***** Records shown
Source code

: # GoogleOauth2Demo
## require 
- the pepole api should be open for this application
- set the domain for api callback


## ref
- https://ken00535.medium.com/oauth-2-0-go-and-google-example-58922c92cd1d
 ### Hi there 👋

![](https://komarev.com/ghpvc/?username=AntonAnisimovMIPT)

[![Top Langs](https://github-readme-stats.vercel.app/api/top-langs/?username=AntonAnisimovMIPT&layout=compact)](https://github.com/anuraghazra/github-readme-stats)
**********
▶ _Work instructions_: Pull out the source text of every record above and reproduce it line for line, with no changes.

▶ _Solution to the exercise_:
Source code

: # GoogleOauth2Demo
## require 
- the pepole api should be open for this application
- set the domain for api callback


## ref
- https://ken00535.medium.com/oauth-2-0-go-and-google-example-58922c92cd1d
 ### Hi there 👋

![](https://komarev.com/ghpvc/?username=AntonAnisimovMIPT)

[![Top Langs](https://github-readme-stats.vercel.app/api/top-langs/?username=AntonAnisimovMIPT&layout=compact)](https://github.com/anuraghazra/github-readme-stats)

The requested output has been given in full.